● Data for analysis
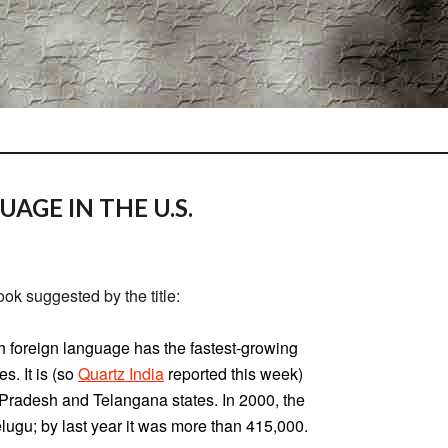
AGE IN THE U.S.
ook suggested by the title:
h foreign language has the fastest-growing
s. It is (so
Quartz India
reported this week)
Pradesh and Telangana states. In 2000, the
lugu; by last year it was more than 415,000.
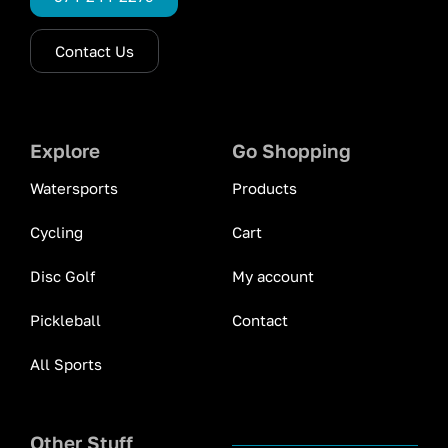
Contact Us
Explore
Go Shopping
Watersports
Products
Cycling
Cart
Disc Golf
My account
Pickleball
Contact
All Sports
Other Stuff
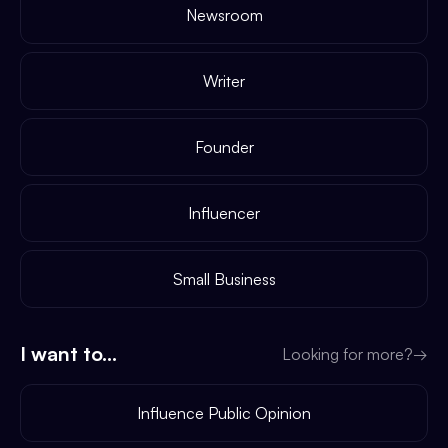
Newsroom
Writer
Founder
Influencer
Small Business
I want to...
Looking for more?
→
Influence Public Opinion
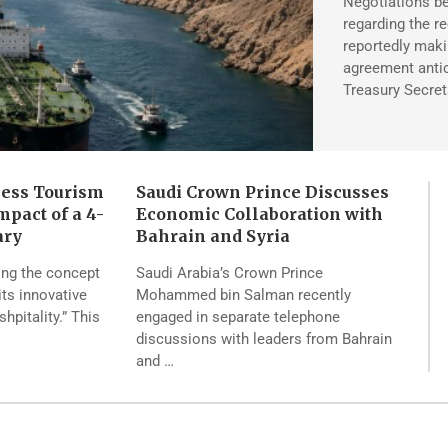
Negotiations be
regarding the r
reportedly maki
agreement antic
Treasury Secret
ness Tourism
Saudi Crown Prince Discusses
pact of a 4-
Economic Collaboration with
ary
Bahrain and Syria
ing the concept
Saudi Arabia’s Crown Prince
its innovative
Mohammed bin Salman recently
pitality.” This
engaged in separate telephone
discussions with leaders from Bahrain
and …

● Task prompt
Convert the text read from all of the data above into a JSON list of strings, with one string per line and no blank lines. Leave the pictures out.

● Solution to the exercise
[
  "AGE IN THE U.S.",
  "ook suggested by the title:",
  "h foreign language has the fastest-growing",
  "s. It is (so",
  "Quartz India",
  "reported this week)",
  "Pradesh and Telangana states. In 2000, the",
  "lugu; by last year it was more than 415,000.",
  "Contact Us",
  "Explore",
  "Go Shopping",
  "Watersports",
  "Products",
  "Cycling",
  "Cart",
  "Disc Golf",
  "My account",
  "Pickleball",
  "Contact",
  "All Sports",
  "Other Stuff",
  "Newsroom",
  "Writer",
  "Founder",
  "Influencer",
  "Small Business",
  "I want to...",
  "Looking for more?",
  "→",
  "Influence Public Opinion",
  "Negotiations be",
  "regarding the r",
  "reportedly maki",
  "agreement antic",
  "Treasury Secret",
  "ness Tourism",
  "Saudi Crown Prince Discusses",
  "pact of a 4-",
  "Economic Collaboration with",
  "ary",
  "Bahrain and Syria",
  "ing the concept",
  "Saudi Arabia’s Crown Prince",
  "its innovative",
  "Mohammed bin Salman recently",
  "pitality.” This",
  "engaged in separate telephone",
  "discussions with leaders from Bahrain",
  "and …"
]